All cabins have flat top wood stoves for heat and cooking, but firewood is not supplied. Prices range from $20-40/night, and can be reserved from 1-5 nights, up to 6 months in advance. The cabins are rustic, with no electricity or running water.
- In the Big Sky area, Cabin Creek Cabin is a 12-mile ride along the Big Sky Snowmobile Trail
- Beaver Creek Cabin is 3.5 miles from HWY 287
- Basin Station Cabin is 2 miles from HWY 20
- Garnet Mountain Fire Lookout is 10 miles from Storm Castle Creek Road off of HWY 191
- Yellow Mule Cabin is 13.5 miles from HWY 191.
- Wapiti Cabin is 2 miles from Taylor Fork road, 4 miles off of HWY 191.
- You can snowshoe 3.5 miles to the Spanish Creek Cabin from Spanish Creek Road off of HWY 191
- Snowshoe 5.5 miles off of New World Gulch Trail to the Mystic Lake Cabin.
- Little Bear Cabin is 10 miles off of Little Bear Creek Road, 8 miles from HWY 191.
- Fox Creek Cabin, off of the South Cottonwood Trailhead, is a 5-hour snowshoe trek
- Window Rock Cabin is near the Hyalite Reservoir south of Bozeman, and Battle Ridge Cabin is a ½ mile walk from the parking area off of Bridger Canyon Road
For complete information visit recreation.gov
The Bozeman Amateur Hockey Association has two ice rinks available to the public, and a variety of hockey programs for all levels of experience. MSU, the Bozeman Stingers, and the Bozeman Icedogs are just a few of the many teams that have home games at the Gallatin County Fairgrounds. Check out BAHA’s website for complete schedule and ticket pricing.
7. Ice Skating
Contact skating not your thing? Each winter, Bozeman’s Park Division builds 3 outdoor ice-skating rinks that are free and open to the public (weather permitting). The indoor ice skating arenas at the Gallatin County Fairgrounds are also available to the public during certain times Monday-Saturday, and rental skates are available. There are also several subdivision ponds around town that may be skated on. Visit the City of Bozeman’s website for info on rink hours, or the BAHA website for public skate times and pricing.
8. Ice Fishing
Don’t let a thick layer of ice stop you from enjoying this popular pastime. Canyon Ferry Lake, Hebgen Lake, and several area ponds offer great ice fishing opportunities.
9. Ice Climbing
The Bozeman Ice Climbing Festival holds full day clinics at several locations within Hyalite Canyon in December. The clinics provide gear, helmets, clothing, and over five hours of on-ice instruction by world-class climbers and guides. There is also a special 2-day self rescue seminar, and a women’s only clinic. Outside of the festival, you can hire a guide service for instruction. Check out their website for more details and pricing.

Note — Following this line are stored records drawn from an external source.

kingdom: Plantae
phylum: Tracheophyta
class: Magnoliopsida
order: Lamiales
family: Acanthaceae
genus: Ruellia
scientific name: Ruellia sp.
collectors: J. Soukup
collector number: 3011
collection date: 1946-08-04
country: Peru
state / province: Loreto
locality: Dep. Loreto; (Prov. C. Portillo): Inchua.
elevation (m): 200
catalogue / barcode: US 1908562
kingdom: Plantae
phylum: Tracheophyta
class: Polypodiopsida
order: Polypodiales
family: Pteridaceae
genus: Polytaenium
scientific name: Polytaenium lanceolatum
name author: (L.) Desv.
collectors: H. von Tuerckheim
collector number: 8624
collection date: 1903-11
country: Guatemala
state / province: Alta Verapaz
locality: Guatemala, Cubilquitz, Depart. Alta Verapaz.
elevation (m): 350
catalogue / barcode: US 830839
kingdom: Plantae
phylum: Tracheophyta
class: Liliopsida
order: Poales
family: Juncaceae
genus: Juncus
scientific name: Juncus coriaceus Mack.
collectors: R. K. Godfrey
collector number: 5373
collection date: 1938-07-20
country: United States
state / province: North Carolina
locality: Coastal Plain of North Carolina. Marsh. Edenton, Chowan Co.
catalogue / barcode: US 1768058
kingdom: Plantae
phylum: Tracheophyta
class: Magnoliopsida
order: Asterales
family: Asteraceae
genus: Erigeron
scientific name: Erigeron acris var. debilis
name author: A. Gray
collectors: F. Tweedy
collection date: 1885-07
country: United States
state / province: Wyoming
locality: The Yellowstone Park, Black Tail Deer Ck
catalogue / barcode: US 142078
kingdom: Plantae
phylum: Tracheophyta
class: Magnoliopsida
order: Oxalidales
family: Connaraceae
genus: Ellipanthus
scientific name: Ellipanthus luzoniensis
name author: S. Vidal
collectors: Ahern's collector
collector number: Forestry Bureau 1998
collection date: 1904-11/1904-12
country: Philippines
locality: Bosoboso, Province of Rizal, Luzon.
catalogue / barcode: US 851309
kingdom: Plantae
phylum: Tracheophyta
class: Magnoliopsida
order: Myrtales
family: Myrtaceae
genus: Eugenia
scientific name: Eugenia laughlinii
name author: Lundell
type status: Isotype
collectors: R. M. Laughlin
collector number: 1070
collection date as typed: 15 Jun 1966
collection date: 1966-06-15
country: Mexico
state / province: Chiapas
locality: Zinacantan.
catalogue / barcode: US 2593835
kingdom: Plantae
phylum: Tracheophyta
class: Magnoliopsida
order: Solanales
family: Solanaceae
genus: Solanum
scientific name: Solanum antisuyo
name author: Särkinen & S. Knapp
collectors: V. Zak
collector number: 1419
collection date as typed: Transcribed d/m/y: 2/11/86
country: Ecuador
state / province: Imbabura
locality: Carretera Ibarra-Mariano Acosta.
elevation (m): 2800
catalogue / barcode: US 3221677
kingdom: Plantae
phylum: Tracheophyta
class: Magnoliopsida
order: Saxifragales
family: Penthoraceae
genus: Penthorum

Sled hills abound in the Bozeman area. Grab a sled and check out the 100 acre county park in the center of town, Pete’s Hill, Snowfill, Lindley Park or areas up in Hyalite Canyon for a thrilling ride.
11. Skiing (What?! Again?!)
Did you know there are different types of skiing? In addition to the more popular downhill skiing, there is also skate skiing, snowshoeing, and classic cross-country skiing. Also called nordic skiing, this style requires human power to glide on trails. There are two resorts in the area: Crosscut Ski Center in Bozeman, and Lone Mountain Ranch in Big Sky. The Bridger Ski Foundation grooms 6 trail systems in the Bozeman area that are free to the public, check out their website for maps and other info.